What Makes a Tabletop Exercise Successful?



We all remember fire drills from our school days. In addition to being a welcome break from the monotony of math, fire drills serve an extremely important safety purpose. It prepares the administrators, teachers, and students for what to do in the event of a real life-threatening emergency.

A data breach, while not life-threatening, is business-threatening, and deserves its own preparation. In Incident Response Planning, these fire drills are called “Tabletop Exercises.”
The goal of the Tabletop Exercise to simulate an emergency scenario. This preparation beforehand gives several benefits: first, it allows the involved participants to practice working together as a cross-functional team; second, it gives the ability to practice various scenarios in a lower stress environment, and; third, it allows gaps in an incident response plan to be found out ahead of time, allowing revision and improvement.

It is important to involve the right people in a Tabletop Exercise. In order to properly prepare, all individuals who would be called upon in a particular scenario should be involved in the practice scenario. In many organizations, this would include Information Technology, Security, Executives, Legal, HR, and Public Relations.

There are an enormous variety of scenarios that can be involved in a Tabletop Exercise. Some are geared towards the technical staff while others are geared toward legal and management. Among some of the more common scenarios are: 1) someone losing a device (such as a laptop or mobile phone) that contains sensitive data, 2) ransomware has been found on the network and documents in the network share are inaccessible, 3) a state-sponsored entity has obtained unauthorized access to your network and has access to your trade secrets, 4) someone in HR fell prey to a spear phishing attack and unknowingly sent all employee W2’s out into the black market, and 5) a prolonged outage has occurred with a cloud services provider who hosts a critical business application.

The details of the scenario and the goals of the exercise should be clearly defined. Of course, goals can include determining the details. For example, a scenario could involve an executive leaving her laptop in the back of a taxi. At the onset, the details of what data was present on the laptop may be unknown. Therefore, determining the details of what was on the laptop is a critical early goal of the exercise. In other words, some details must be “discovered” rather than simply “defined”.
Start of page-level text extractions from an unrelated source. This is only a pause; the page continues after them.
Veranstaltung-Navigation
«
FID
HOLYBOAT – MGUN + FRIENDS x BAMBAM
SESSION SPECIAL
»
Execution of the Tabletop Exercise needs to have ground rules. The individuals participating in the exercise should refrain from getting into the “blame game” or engaging in finger pointing. In a real emergency, teamwork is going to be a valuable asset. Establishing and enforcing these ground rules in the course of the Tabletop Exercise increases the chances that fluid teamwork will dominate when the real crisis occurs.
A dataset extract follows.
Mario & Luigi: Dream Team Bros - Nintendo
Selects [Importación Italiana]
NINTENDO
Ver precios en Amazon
Every Tabletop Exercise should include thorough follow-up. It is important to review the exercise after it is complete. Evaluate what went well and where there were problems. Problems could include gaps in leadership, gaps in information, gaps in planning, or gaps in communication. Any gaps found should result in steps to remediate the problem. The gap, the analysis, and the solution should be documented. The formal Incidence Response Plan should be updated appropriately to reflect the solution.

Seek feedback from all participants. Every person involved in a Tabletop Exercise has valuable feedback on what worked well, what didn’t, and what should be done differently during the next exercise. Consider sending surveys out to participants and engaging in follow-up discussions where warranted.

Any organization serious about being properly prepared for a cybersecurity incident must make Tabletop Exercises a regular part of their preparation. Consistently engaging in these high-tech fire drills will help your team be as ready as possible when a real crisis occurs.